Intermittently the strident 80s pop and the 2-step vibes come together in hugely fun disco flourishes, as on the pulsing ‘Good Enough To Keep’ or 2-step flavoured ‘See Right Through’, both of which sport excellent, diva-worthy deliveries from Fiora. This isn’t house for skanking or eye-rolling or gurning, but for all out, probably-will-be-embarrassed-later, committed boogieing. Other potential soundtracks for montages of silly discoing include the Michael Jackson-referencing, funk-laden ‘Selfish’ and irresistible slink ‘Love Sublime’ (feat. Nile Rogers! Of course!), which takes the minimal disco of ‘Inspector Norse’ and blends in a vocal line worthy of Kylie.

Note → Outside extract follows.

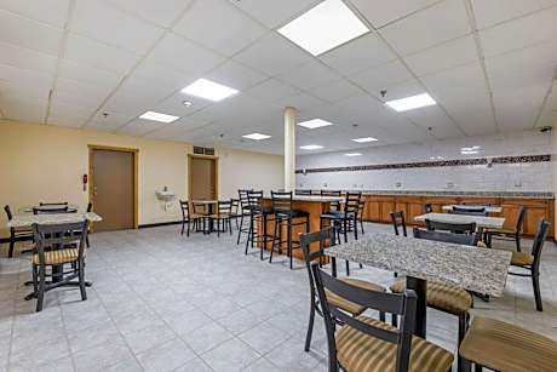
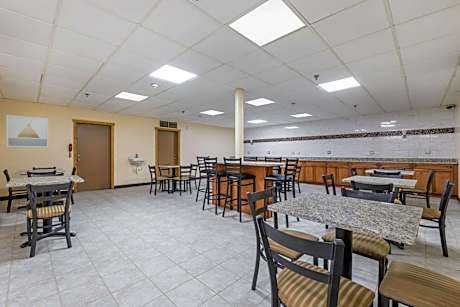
+ wall art [5,114,49,148]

With all these references to juggle, you might be wondering whether Tensnake risks losing his own sound under those of his influences, but there are careful, contemporary clues scattered throughout and 2014 rises clearly through the callbacks and tipped hats. There’s a hint of trap in ’58 BPM’’s intro before it becomes a slow-burn 80s ballad, an EDM wobble amongst ‘No Colour’’s Discovery synths and hip-hop beat, that anchors Glow in the present. Occasionally, the cheese gets away from Niemerski, but on the whole, it’s fantastically produced, hip-friendly dance fun.

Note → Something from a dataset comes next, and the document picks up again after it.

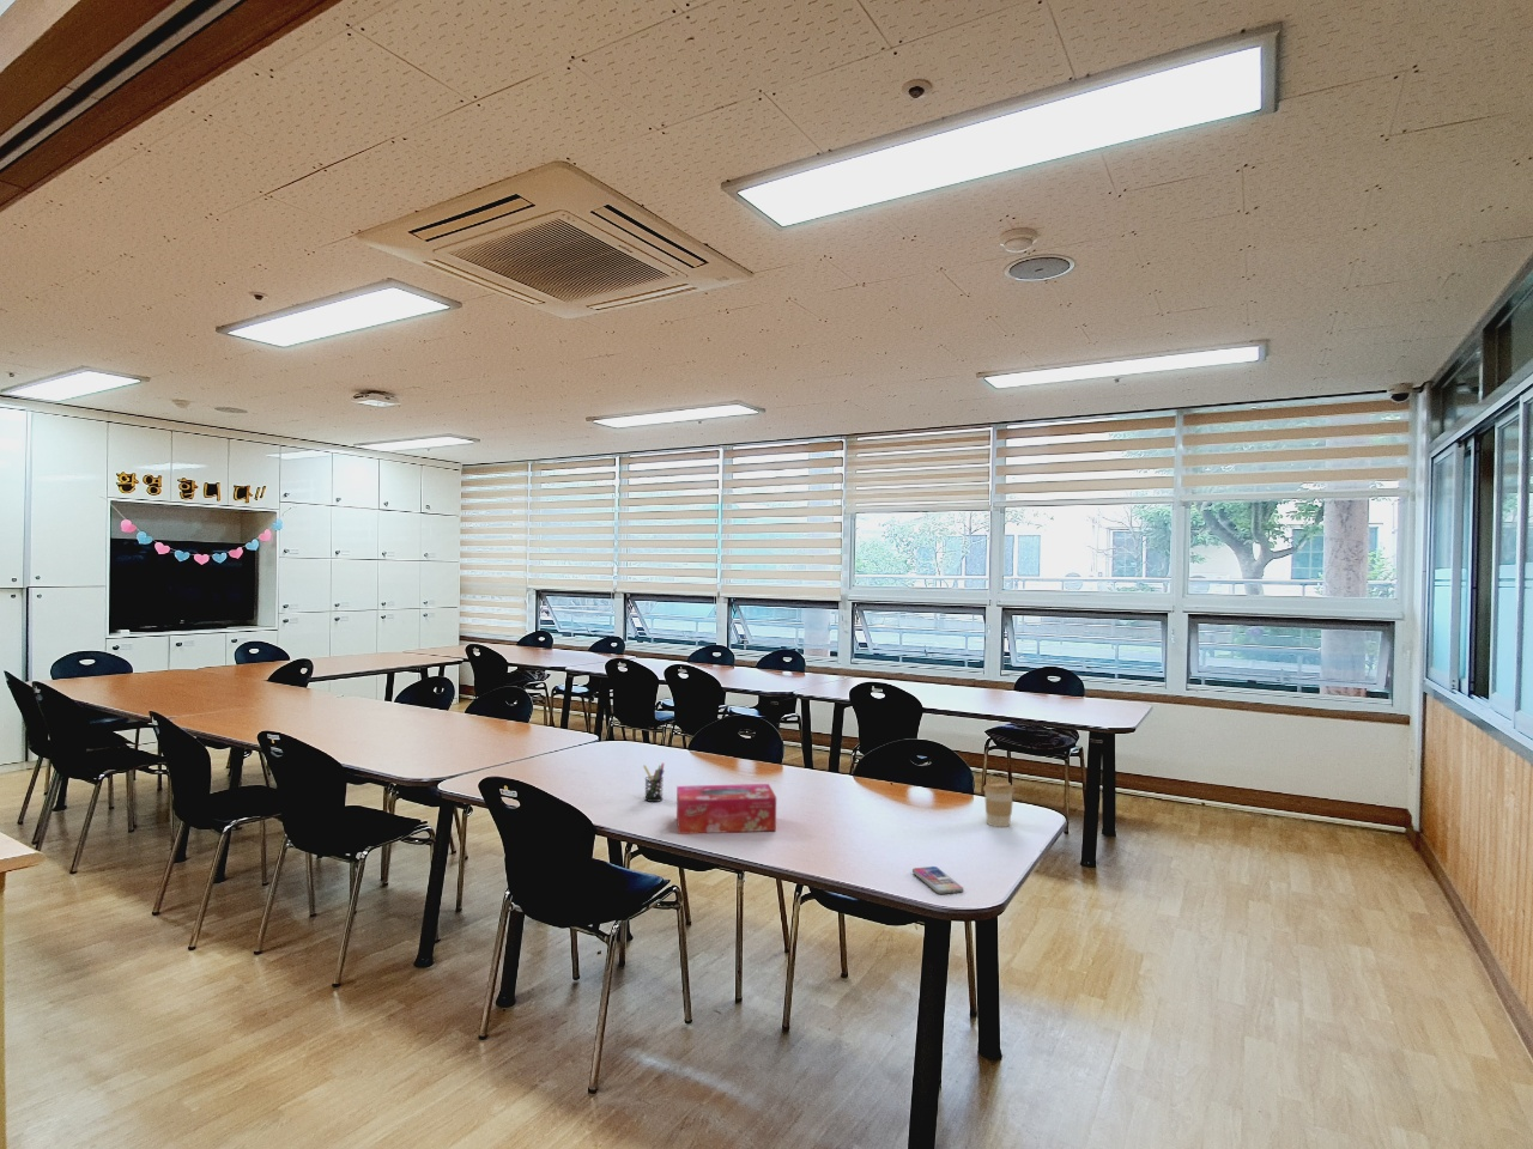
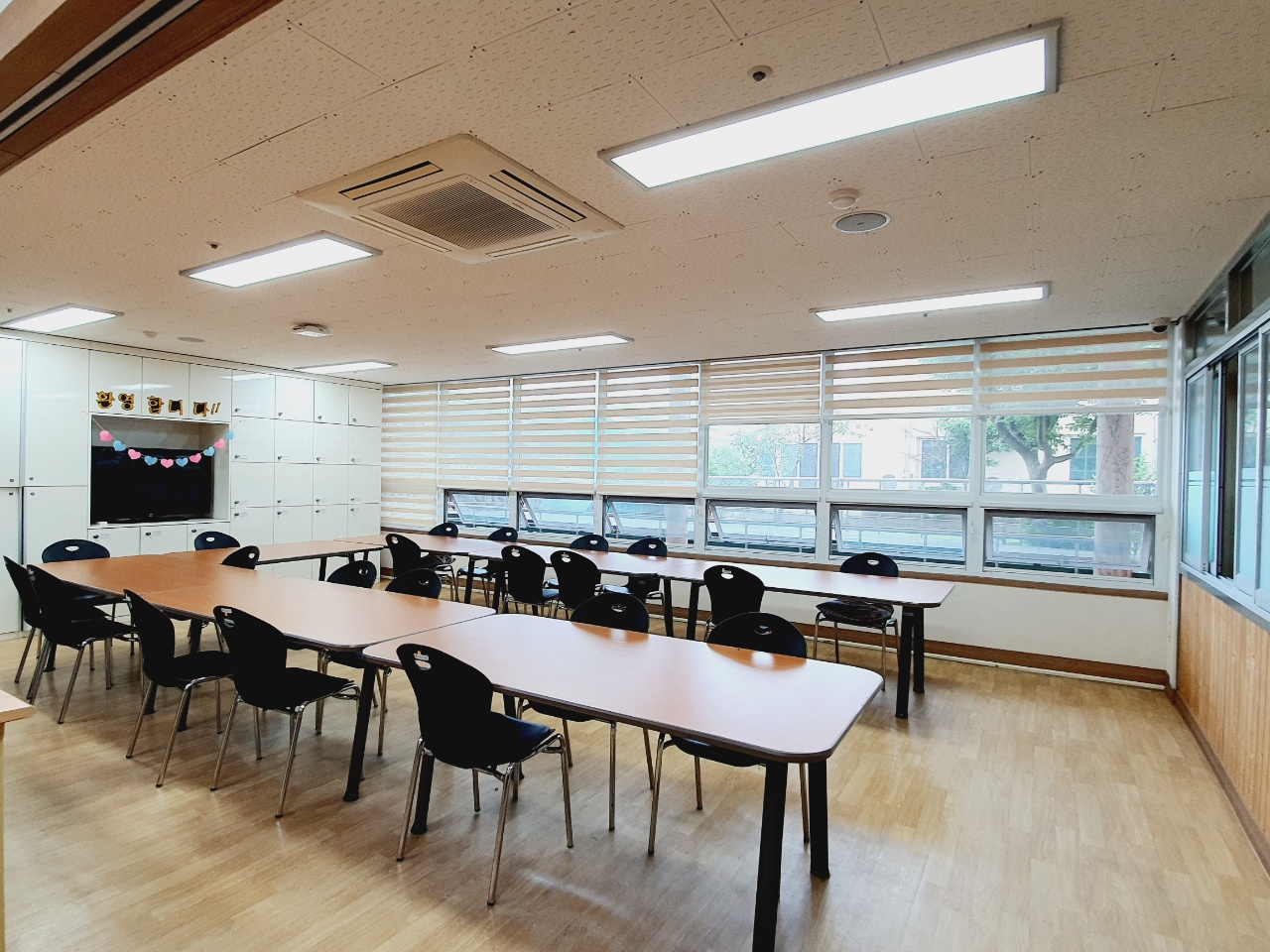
- tissue box [676,783,777,835]
- pen holder [642,763,665,803]
- smartphone [911,865,964,896]
- coffee cup [983,781,1015,828]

Forgive me one last link to R. A. M. and Settle…  This is yet another dance album that avoids the pitfalls of stringing together separately conceived singles. Just like the aforementioned, regardless of many collaborations and genre switches, Glow makes complete sense taken as a whole. From the stretching bass muscles and flexed synths of the uplifting warm-up ‘First Song’ through to the Hawtin-worthy repetitious build of ‘Last Song’, this is a real escalation in Tensnake’s sound. Dancing is awesome. It’s sexy, it’s fun – we can stand to do more dancing!